Juno Beach Centre
- Established: 6 June 2003
- Location: Courseulles-sur-Mer, Normandy, France
- Coordinates: 49°20′11″N 0°27′42″W﻿ / ﻿49.33639°N 0.46167°W
- Founder: Garth Webb
- Website: www.junobeach.org

= Juno Beach Centre =

Museum in Normandy, France

The Juno Beach Centre (Centre Juno Beach) is a museum located in Courseulles-sur-Mer in the Calvados region of Normandy, France. It is situated immediately behind the beach codenamed Juno, the section of the Allied beachhead on which 14,000 Canadian troops landed on D-Day 6 June 1944.

The centre was conceived in the 1990s by a group of Canadian veterans who felt that the contributions and sacrifices of Canadian soldiers during the liberation of Europe were not properly commemorated and represented in the Normandy region. The project, spearheaded by veteran Garth Webb and his companion Lise Cooper, began initially as a grassroots fundraising campaign that eventually gained the financial support of many institutions and businesses and the Canadian and French governments at many levels.
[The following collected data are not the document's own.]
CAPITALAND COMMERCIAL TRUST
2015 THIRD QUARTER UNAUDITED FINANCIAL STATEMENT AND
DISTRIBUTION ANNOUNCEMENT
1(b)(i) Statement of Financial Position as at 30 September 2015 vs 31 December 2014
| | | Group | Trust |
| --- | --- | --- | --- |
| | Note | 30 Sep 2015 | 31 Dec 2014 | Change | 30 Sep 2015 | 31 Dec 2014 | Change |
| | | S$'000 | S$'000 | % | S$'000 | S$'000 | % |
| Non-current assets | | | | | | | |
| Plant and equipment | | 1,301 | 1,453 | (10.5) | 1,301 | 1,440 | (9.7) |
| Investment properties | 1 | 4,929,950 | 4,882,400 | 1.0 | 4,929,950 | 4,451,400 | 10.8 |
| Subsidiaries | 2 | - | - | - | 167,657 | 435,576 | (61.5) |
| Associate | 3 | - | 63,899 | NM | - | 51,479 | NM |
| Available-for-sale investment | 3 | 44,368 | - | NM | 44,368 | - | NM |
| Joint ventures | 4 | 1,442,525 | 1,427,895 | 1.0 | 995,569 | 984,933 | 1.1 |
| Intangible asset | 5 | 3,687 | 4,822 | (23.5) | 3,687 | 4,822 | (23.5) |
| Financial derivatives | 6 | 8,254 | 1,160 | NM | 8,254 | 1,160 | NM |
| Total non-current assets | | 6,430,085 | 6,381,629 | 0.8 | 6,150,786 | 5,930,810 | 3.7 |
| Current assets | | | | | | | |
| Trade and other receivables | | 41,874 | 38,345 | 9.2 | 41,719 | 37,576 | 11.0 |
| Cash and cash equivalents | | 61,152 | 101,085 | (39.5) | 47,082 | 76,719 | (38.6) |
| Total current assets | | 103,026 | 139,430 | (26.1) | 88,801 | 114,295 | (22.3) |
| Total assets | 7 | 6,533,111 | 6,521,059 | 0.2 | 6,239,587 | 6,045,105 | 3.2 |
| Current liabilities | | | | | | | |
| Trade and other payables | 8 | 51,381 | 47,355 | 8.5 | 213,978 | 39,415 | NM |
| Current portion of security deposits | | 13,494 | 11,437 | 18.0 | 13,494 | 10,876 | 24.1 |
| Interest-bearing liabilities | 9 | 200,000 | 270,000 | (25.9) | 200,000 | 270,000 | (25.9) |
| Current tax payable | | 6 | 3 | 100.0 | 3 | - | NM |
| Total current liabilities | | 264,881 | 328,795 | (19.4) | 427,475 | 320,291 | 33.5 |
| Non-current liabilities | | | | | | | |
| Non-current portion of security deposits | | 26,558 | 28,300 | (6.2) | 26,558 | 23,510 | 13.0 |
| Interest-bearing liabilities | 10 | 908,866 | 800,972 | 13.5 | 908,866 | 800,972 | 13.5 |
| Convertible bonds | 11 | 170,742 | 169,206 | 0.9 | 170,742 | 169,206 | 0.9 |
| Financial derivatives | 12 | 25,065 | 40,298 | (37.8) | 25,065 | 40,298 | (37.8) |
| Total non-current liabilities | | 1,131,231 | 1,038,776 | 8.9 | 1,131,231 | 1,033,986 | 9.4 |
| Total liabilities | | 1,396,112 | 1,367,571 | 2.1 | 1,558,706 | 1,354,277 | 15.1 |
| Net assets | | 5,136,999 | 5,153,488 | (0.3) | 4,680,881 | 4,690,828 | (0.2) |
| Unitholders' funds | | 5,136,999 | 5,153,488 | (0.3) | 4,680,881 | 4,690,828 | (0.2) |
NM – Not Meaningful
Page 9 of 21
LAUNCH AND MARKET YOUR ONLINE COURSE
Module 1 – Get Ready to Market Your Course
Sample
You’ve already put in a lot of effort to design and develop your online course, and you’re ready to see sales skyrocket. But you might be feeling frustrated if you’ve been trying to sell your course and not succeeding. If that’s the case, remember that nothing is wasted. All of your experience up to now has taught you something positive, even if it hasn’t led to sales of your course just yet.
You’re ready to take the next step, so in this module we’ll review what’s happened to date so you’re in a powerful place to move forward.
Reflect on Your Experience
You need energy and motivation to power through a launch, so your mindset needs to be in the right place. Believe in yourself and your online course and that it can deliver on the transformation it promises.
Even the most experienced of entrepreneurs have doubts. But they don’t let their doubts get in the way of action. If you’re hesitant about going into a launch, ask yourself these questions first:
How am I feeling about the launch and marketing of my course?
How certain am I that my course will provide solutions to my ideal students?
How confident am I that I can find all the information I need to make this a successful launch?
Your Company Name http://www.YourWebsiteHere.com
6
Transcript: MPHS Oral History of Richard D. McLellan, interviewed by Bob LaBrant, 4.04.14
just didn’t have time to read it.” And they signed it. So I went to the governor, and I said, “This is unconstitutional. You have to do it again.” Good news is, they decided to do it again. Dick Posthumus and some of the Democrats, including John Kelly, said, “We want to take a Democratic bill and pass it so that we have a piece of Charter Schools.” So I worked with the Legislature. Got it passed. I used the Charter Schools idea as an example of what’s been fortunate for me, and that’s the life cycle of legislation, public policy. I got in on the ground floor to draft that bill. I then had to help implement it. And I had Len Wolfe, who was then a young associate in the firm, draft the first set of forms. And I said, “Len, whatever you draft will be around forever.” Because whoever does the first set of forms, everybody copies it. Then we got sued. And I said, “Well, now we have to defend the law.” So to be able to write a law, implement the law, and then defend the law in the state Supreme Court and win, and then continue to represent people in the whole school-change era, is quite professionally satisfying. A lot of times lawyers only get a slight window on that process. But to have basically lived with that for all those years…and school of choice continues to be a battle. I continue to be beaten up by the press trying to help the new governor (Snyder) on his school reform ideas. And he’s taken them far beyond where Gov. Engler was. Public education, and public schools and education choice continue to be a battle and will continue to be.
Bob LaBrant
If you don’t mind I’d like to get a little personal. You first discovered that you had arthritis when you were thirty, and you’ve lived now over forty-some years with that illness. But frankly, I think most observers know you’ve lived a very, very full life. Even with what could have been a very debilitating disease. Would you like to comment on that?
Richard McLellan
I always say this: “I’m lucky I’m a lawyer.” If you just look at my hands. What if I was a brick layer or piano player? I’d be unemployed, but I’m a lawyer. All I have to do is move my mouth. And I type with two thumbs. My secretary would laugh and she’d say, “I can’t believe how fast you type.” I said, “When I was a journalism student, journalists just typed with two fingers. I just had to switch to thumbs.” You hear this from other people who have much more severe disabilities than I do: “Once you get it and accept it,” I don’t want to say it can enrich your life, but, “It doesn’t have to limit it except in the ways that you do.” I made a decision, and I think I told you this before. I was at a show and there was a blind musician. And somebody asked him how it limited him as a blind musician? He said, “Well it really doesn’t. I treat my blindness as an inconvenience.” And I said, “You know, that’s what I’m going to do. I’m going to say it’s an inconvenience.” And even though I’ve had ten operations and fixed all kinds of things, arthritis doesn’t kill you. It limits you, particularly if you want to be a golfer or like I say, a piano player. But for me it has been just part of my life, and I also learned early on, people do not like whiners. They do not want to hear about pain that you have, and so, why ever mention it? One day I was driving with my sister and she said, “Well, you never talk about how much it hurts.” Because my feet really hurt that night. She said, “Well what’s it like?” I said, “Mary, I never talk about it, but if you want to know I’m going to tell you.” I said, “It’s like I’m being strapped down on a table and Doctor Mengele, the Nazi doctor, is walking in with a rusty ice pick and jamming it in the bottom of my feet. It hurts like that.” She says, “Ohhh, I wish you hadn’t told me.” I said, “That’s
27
The centre was inaugurated on 6 June 2003. Over one thousand Canadian veterans attended the inauguration in 2003, as well as the 2004 ceremony for the 60th anniversary of D-Day.

The museum's scope is not only the D-Day landings. Through detailed and interactive exhibition rooms, the museum relates the story of life in Canada before the outbreak of the war, Canada's civilian and military contribution to the war effort, and contemporary Canadian society in the decades since World War II.

The building itself, designed by Canadian architect Brian K. Chamberlain, is a single-storey structure with five main points, resembling a stylized maple leaf. The exterior is clad in titanium scales and stands about 100 metres back from the present line of sand dunes. A ceremonial area, which features a statue entitled Remembrance and Renewal, stands between the centre and the dunes. A gap in the dunes is filled by a symbolic structure shaped as a landing craft—a memorial to the French Resistance. An intact German bunker, once an observation post, stands immediately in front of this memorial.

The museum also houses a temporary exhibition space which changes approximately once per year and which highlights histories and themes relating to Canada past and present.

The Juno Beach Centre is open year-round and closes routinely for the month of January. It offers guided visits of Juno Beach that are provided by Canadian students.

Canadian Prime Minister Justin Trudeau visited on 6 June 2019 as part of the 75th anniversary of the D-Day landings.

During the spring of 2022, the Juno Beach Centre was under threat from a planned condominium development by French company Foncim. The development was called Domaine des Dunes and construction of it would heavily use the Centre's access road, which was built and paid for by the Centre, and which would bear the cost of repairs. Heavy use of the road by construction vehicles would also greatly reduce tourism access to the Centre. The dispute was resolved in October 2022 when the land was purchased by the local government of Courseulles-Sur-Mer and the Canadian Federal Government, with the Canadian Government contributing 4 million dollars to halt the construction of the condominiums.